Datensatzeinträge
━━━━━━

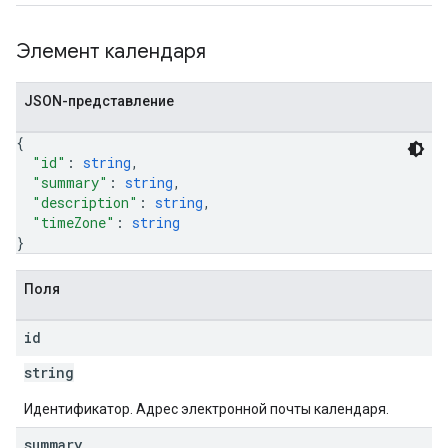
Элемент календаря
JSON-представление
{
"id"
: 
string
,
"summary"
: 
string
,
"description"
: 
string
,
"timeZone"
: 
string
}
Поля
id
string
Идентификатор. Адрес электронной почты календаря.
summary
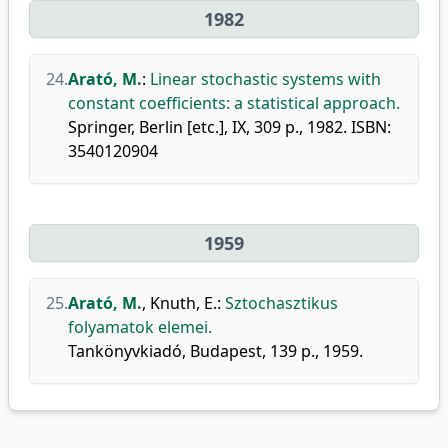
1982
24.
Arató, M.
:
Linear stochastic systems with
constant coefficients: a statistical approach.
Springer, Berlin [etc.], IX, 309 p., 1982. ISBN:
3540120904
1959
25.
Arató, M.
,
Knuth, E.
:
Sztochasztikus
folyamatok elemei.
Tankönyvkiadó, Budapest, 139 p., 1959.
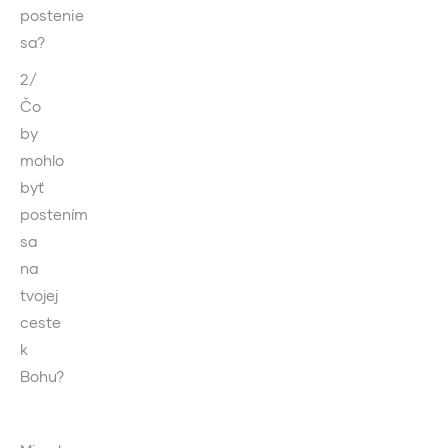
postenie
sa?
2/
Čo
by
mohlo
byť
postením
sa
na
tvojej
ceste
k
Bohu?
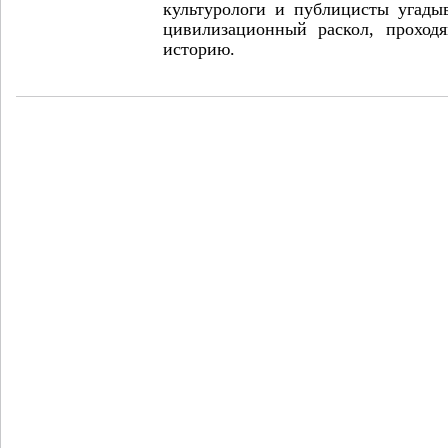
культурологи и публицисты угадыв
цивилизационный раскол, про­хо
историю.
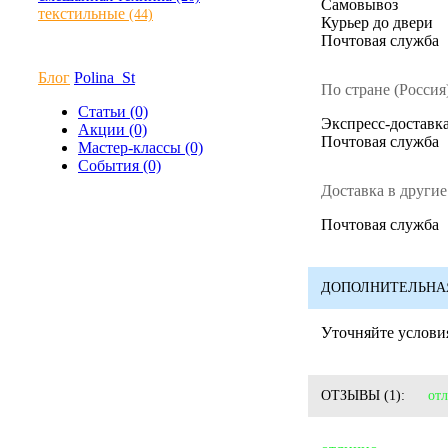
Cамовывоз
текстильные
(44)
Курьер до двери
Почтовая служба
Блог
Polina_St
По стране (Россия)
Статьи (0)
Экспресс-доставка
Акции (0)
Почтовая служба
Мастер-классы (0)
События (0)
Доставка в другие
Почтовая служба
ДОПОЛНИТЕЛЬНА
Уточняйте условия
ОТЗЫВЫ
(1):
от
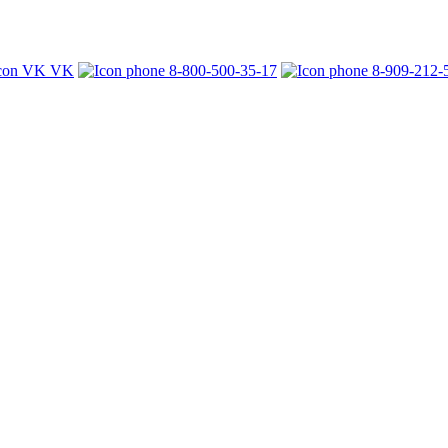
VK
8-800-500-35-17
8-909-212-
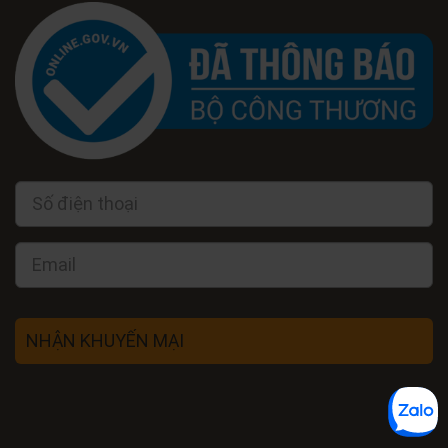
NHẬN KHUYẾN MẠI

━━━━━━

Wiederhole den Abschnitt von der Zeile mit „культурологи и публицисты угадыв“ bis zum Ende des Materials unverändert, beide Enden eingeschlossen. Lass die Bilder dabei weg.

Schriftliche Antwort —
культурологи и публицисты угадыв
цивилизационный раскол, про­хо
историю.
Cамовывоз
текстильные
(44)
Курьер до двери
Почтовая служба
Блог
Polina_St
По стране (Россия)
Статьи (0)
Экспресс-доставка
Акции (0)
Почтовая служба
Мастер-классы (0)
События (0)
Доставка в другие
Почтовая служба
ДОПОЛНИТЕЛЬНА
Уточняйте условия
ОТЗЫВЫ
(1):
от
VK
8-800-500-35-17
8-909-212-
NHẬN KHUYẾN MẠI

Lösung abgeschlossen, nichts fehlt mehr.